…clergies condemn homosexuality, abortions
CHRISTIANS in the country joined their colleagues worldwide to celebrate the birth of Jesus Christ over 2000 years ago amid preaching of peace and condemnation of homosexuality by religious leaders.
The clerics further raised concern over an alarming adultery and murder of unborn children through abortions. They warned against the resurfacing of new colonialism under the pretext of adultery and homosexuality, imploring all Tanzanians to remain bold and stand firm against the vices.
Speaking during the Christmas Mass homilies yesterday, Bishops Renatus Nkwande of the Roman Catholic and Philip Mapuja of the Africa Inland Church Tanzania (AICT) in Mwanza, urged the country to carefully handle the trend, asking the national leaders to strongly preserve the national values.
Preaching during the Christmas Eve Mass at Bugando Parish, Bishop Nkwande asked all people of God to vehemently condemn neocolonialism through homosexuality, saying the war against the evil needed joint efforts.
“The acts of adultery and homosexuality are becoming common today and worse still, they are publicly trumpeted in our countries. We are being driven back to the eras of Cain and Abel…actually, the fresh generation of Cain—the greatest sinner is here with us.
Let us fight hard to restore our values,” he said. Bishop Nkwande who doubles as the spiritual caretaker of Mwanza Archdiocese, challenged Christians to pray for the nation and specifically for President John Magufuli, the chief commander in the fight against all evils in the country.
He asked public leaders to remain ethical, credible and refrain from corruption and theft of public properties, charging that some public leaders had almost all their possessions amassed illegally.He further decried the provision of licences to illegal businesses on the pretext of broadening revenue collections and tax base.
Bishop Nkwande accused parents in modern families of failure to bring up children to become God-fearing adults. Citing examples, he deplored couples and individuals who embrace abortion, which is against the will of God who created children as a reward to families.

Written task 1: In the article on the Christmas sermons, at which parish did Bishop Nkwande preach during the Christmas Eve Mass?
Written task 2: Carry on writing the article on the Christmas sermons from the point where it stops.
The material has nothing to do with the article on the Christmas sermons.

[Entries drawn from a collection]
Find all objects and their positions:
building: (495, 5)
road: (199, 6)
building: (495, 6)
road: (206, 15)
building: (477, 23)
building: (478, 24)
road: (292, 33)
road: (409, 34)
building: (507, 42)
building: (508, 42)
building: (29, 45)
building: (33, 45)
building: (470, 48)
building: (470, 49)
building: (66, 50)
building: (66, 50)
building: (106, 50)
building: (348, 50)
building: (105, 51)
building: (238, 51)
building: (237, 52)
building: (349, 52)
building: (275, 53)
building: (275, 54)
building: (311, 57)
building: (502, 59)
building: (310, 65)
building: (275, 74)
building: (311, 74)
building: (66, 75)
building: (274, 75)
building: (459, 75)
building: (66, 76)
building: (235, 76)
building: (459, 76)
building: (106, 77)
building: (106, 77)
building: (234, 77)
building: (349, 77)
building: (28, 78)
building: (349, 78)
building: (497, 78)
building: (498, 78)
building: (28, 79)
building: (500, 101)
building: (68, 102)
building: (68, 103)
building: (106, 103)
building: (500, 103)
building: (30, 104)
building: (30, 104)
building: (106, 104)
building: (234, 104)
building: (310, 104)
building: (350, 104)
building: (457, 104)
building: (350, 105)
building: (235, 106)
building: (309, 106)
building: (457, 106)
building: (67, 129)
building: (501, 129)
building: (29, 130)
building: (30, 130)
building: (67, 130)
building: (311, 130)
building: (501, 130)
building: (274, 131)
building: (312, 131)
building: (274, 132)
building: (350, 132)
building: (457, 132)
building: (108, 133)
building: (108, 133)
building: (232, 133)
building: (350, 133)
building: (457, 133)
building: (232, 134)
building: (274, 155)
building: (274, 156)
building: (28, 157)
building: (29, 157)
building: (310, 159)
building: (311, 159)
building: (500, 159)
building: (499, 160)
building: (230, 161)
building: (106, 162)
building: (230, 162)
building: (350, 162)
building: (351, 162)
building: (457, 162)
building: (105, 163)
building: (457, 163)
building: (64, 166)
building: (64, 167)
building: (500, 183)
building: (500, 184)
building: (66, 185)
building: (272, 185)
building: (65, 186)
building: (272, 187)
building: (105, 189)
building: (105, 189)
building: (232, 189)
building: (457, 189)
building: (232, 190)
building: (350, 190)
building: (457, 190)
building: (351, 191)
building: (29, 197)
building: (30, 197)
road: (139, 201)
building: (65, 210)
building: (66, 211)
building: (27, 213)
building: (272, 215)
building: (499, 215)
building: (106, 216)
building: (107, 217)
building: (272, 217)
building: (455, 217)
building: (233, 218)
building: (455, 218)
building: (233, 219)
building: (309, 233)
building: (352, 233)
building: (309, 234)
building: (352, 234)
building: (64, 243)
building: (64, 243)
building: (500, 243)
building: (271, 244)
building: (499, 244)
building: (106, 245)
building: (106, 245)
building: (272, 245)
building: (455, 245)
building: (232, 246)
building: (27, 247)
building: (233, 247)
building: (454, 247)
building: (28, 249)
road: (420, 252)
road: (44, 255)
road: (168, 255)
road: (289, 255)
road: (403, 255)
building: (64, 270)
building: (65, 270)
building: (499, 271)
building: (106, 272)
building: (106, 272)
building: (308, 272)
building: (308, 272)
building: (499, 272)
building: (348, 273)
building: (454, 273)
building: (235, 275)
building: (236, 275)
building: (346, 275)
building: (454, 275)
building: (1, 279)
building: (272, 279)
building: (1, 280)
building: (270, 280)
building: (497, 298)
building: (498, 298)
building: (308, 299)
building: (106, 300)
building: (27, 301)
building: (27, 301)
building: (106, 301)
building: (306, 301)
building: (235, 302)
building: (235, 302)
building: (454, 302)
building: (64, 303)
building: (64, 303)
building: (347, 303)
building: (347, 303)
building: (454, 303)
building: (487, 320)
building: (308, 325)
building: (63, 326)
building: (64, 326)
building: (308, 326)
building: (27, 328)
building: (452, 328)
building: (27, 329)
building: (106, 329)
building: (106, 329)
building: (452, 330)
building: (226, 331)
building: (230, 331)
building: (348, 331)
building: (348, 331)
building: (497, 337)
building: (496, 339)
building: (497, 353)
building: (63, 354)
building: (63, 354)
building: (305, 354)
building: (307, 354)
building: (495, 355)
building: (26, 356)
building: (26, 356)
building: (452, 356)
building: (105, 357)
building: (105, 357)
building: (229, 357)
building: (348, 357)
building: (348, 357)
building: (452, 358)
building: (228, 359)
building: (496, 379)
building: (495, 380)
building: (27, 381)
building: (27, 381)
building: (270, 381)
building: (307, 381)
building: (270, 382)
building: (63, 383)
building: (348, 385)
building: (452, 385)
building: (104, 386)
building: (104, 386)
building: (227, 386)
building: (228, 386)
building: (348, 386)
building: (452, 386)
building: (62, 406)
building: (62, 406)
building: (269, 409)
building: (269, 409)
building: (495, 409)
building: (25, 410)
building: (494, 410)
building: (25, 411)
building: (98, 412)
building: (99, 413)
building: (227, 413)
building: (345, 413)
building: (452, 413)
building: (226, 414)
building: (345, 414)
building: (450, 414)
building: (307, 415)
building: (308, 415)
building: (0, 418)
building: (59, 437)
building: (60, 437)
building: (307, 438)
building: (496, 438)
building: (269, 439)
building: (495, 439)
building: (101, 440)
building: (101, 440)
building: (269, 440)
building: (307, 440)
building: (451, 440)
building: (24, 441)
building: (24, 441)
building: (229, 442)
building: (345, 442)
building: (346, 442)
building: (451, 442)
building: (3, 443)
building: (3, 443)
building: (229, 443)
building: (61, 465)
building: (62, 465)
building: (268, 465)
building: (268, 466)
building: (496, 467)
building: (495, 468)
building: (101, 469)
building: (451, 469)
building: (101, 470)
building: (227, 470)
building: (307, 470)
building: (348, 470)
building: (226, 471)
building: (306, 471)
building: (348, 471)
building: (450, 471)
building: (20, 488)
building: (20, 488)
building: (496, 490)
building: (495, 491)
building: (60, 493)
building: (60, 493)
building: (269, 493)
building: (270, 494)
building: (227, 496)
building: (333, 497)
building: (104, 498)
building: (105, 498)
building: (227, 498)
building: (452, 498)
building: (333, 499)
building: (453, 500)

Task response 1: At Bugando Parish.

Task response 2:
“I challenge parents to keep their families and care them in good manners…children in families are our Christmas and pride, through them we can see God,” he remarked.
And, during the Christmas Mass yesterday morning, Bishop Mapuja asked all worshipers to thank God for Tanzania and President Magufuli whom he referred to as a true ‘prophet’.
Bishop Mapuja was bitter with some malpractices, including sex corruption increasingly reported in academic, economic and social life cycles, describing the crimes as dangerous and disruptive to good morals in the society.
He warned politicians, challenging them to properly lead the people and avoid hatred speeches and divisive languages that may disrupt peace and harmony.
More importantly, politicians and public leaders must observe justice and play their role in making communities better places to live through reconciling people in conflicts, he said.
AICT Head Bishop Mussa Mabwesela, in his brief message, said as citizens pray for God to guide the nation this Christmas, public leaders should learn to be guided as well and lead their people to prosperity.
Bishop Mabwesela asked for God to land his hand to President Magufuli whose last three years at the helm has demonstrated true leadership in almost all aspects.
“President Magufuli has done well in his first three years in office and let us pray that he eventually completes his term well and leads the country to the ambitious middle income and industrialised economy.
Our church supports his direction and aspirations,” he said. Earlier, Mwanza Regional Commissioner John Mongela who attended both masses thanked the Bishops for utilising well the televised occasions to address the nation with spiritual messages.
He asked them to extend their prayers for President Magufuli and the entire nation. He said the national Christmas celebrations in the region this year will be cherished by all worshipers, calling for Mwanza residents to observe peace throughout the year end festivals.
Evangelical Lutheran Church in Tanzania’s (ELCT) East and Coastal Diocese Bishop Alex Malasusa condemned same sex marriages, which he said should never be tolerated in the pretext of human rights because the evil is completely against the Holy Scripture.
“There are claims that same sex marriages are part of human rights, what about God’s rights? Which one should overrule,” he queried. Citing the Bible, Dr Malasusa said during creation, God created man and his helper—the woman.
Bishop Malasusa, the retired ELCT Head, said he was once asked to choose between incorporating same sex marriages in the church or lose financial aids from abroad, “My choice was clear.”
He added, “God told me ‘let them take away the money and everything but leave you with the Cross of Jesus.” Dr Malasusa counselled believers to fearlessly preach the word of God for Jesus was born in the manger and so he did not come only for the rich but for all humanity.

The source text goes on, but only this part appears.